→ **Passage given**
Wednesday, November 2, 2011

The slow cooker chronicles / 1

I had been living in the US for less than a year when this acquaintance of mine told me something that in his mind should have shocked me. "Do you realize that 83% of American households have a slow cooker?", he said sounding very sad. "83%, do you know what it means? DO YOU?".

I kept quiet, and showed enough fake consternation to apparently please this guy. When I was finally free of his slow cooker generated rage, I went away with only one question in my mind: what the hell is a slow cooker? 

I had never heard of this thing, but if 83% of American households had it, then I too would have it. If I was to understand American food culture and really embrace it I had to have something that was as common here as a moka coffe making machine in Italy (although I guess that 99.9% of Italian households have a moka coffee making machine, not just 83%).

→ **Entries supplied**
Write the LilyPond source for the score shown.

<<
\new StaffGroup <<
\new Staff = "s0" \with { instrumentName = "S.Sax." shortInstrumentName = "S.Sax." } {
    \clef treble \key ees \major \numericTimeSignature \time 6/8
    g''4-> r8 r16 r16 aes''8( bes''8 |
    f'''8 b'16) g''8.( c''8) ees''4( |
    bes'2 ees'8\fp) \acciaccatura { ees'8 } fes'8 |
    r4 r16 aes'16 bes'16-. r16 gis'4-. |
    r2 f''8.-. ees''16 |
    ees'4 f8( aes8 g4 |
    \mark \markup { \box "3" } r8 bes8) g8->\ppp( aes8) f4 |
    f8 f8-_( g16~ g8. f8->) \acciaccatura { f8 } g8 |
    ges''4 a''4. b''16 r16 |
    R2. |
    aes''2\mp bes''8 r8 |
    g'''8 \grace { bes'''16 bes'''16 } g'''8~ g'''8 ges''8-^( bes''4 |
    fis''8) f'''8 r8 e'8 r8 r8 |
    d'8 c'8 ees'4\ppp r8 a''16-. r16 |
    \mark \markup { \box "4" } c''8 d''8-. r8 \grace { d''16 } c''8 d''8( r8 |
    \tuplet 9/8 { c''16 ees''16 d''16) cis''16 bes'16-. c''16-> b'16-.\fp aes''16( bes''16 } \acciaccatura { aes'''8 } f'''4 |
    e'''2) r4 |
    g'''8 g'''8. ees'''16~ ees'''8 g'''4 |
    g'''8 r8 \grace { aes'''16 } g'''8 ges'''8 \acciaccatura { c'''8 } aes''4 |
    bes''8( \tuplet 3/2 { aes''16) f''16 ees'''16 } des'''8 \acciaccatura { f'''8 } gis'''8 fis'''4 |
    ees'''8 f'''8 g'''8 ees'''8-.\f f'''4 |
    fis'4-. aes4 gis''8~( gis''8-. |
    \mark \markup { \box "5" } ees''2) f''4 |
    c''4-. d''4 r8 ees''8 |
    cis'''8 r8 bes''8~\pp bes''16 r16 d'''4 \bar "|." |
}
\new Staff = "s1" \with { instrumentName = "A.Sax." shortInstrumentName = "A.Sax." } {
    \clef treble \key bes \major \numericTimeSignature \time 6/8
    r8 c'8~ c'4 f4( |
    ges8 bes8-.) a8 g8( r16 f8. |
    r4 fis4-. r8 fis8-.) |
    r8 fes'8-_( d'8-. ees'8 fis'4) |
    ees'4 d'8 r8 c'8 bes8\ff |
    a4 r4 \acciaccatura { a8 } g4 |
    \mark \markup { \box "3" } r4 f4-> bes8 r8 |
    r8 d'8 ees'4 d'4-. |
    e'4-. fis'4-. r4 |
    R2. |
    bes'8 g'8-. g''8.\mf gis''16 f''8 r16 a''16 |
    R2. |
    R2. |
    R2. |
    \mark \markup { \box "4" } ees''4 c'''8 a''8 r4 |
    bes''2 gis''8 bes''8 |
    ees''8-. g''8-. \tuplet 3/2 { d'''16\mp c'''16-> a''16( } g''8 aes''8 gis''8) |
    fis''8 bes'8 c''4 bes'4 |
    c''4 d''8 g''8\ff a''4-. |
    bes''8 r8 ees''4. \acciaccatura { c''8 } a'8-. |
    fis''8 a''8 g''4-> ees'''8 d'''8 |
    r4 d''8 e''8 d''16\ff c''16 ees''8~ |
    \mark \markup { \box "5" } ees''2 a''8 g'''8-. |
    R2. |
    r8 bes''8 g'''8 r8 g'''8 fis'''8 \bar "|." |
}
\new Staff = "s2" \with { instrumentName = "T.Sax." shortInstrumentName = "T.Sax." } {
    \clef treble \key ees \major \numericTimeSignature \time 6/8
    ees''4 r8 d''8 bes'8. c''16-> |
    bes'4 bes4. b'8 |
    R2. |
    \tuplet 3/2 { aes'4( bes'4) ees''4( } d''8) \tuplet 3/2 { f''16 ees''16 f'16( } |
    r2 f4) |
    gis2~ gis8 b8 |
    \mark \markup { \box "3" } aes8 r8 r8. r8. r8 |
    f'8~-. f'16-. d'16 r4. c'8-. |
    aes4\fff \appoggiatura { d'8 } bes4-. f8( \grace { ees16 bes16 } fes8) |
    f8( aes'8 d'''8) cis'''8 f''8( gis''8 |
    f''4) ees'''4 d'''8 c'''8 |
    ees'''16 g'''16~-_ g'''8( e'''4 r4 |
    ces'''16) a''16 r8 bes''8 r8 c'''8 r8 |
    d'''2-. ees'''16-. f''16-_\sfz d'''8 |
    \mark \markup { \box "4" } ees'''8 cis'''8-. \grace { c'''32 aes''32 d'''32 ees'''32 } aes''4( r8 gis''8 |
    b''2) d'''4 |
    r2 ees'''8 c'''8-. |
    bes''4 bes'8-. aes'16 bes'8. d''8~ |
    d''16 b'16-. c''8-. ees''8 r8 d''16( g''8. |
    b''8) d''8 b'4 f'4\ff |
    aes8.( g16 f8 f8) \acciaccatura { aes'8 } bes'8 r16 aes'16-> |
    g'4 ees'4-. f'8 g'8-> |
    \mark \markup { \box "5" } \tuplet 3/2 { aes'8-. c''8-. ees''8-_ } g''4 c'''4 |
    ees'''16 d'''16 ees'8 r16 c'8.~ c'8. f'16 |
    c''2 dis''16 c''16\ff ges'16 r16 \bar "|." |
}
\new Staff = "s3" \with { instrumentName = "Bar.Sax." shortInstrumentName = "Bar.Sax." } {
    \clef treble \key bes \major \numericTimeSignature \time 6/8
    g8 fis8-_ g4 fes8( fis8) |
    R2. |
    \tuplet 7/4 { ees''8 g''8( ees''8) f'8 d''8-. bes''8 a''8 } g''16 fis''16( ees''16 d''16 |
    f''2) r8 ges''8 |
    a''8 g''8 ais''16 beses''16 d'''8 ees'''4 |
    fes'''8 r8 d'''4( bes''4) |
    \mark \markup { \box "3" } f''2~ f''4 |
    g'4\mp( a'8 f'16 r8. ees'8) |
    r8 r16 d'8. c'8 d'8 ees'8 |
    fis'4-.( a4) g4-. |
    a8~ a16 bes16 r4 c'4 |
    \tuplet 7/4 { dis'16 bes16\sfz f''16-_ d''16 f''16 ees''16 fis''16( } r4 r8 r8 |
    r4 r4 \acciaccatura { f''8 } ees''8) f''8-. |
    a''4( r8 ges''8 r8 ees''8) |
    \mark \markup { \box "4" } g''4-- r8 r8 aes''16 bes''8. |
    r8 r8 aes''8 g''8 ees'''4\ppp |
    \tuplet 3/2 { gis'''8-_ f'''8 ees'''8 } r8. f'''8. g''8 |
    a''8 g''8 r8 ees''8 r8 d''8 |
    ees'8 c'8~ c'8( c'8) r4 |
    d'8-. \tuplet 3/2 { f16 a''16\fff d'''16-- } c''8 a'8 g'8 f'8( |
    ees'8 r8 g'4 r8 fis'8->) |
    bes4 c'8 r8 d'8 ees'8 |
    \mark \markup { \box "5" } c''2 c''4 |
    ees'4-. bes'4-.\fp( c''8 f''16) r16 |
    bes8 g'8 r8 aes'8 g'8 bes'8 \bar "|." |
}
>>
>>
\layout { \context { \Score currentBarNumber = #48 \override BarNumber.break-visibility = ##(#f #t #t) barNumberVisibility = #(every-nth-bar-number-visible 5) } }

→ **Problem to solve**
Can you carry on the slow cooker blog post, starting right after its last sentence?

→ **Solved exercise**
So I did my research. And to the benefit of those readers living in the Mediterranean countries (the UK readers know what this is...) here is what a slow cooker is: an electric pot. Yes-sir. That's it. An electric pot that cooks food for a very long time (8-10 hours) at very low temperatures, unattended, so that the cook can go out and about doing his or her things.

The machine was invented in 1971 by the Rival Company: the Crock-Pot (this is the trademarked company name for its slow cooker, which is commonly used to indicate any slow cooker, like scotch is used to indicate any adhesive tape) was made of a ceramic vessel lined in a steel casing where a lot of wires are located, to generate heat through electricity. And it is still exactly like this now, 40 years later.

By the end of the '70s, the Crock-Pot was a huge success: more and more people were starting to cook in America, and they were looking for easy ways to make something tasty out of inexpensive ingredients, without having to spend all their time attending the food while it cooked. Julia Child had instilled the desire to cook in many Americans, but many of them were not willing (or able) to spend their time behind stoves, cooking French gourmet meals. The Crock-Pot was therefore perfect: by cooking for 10 hours even the toughest piece of meat will give up its connective tissues and become tender and moist, turning into an edible stew. Anybody could do this.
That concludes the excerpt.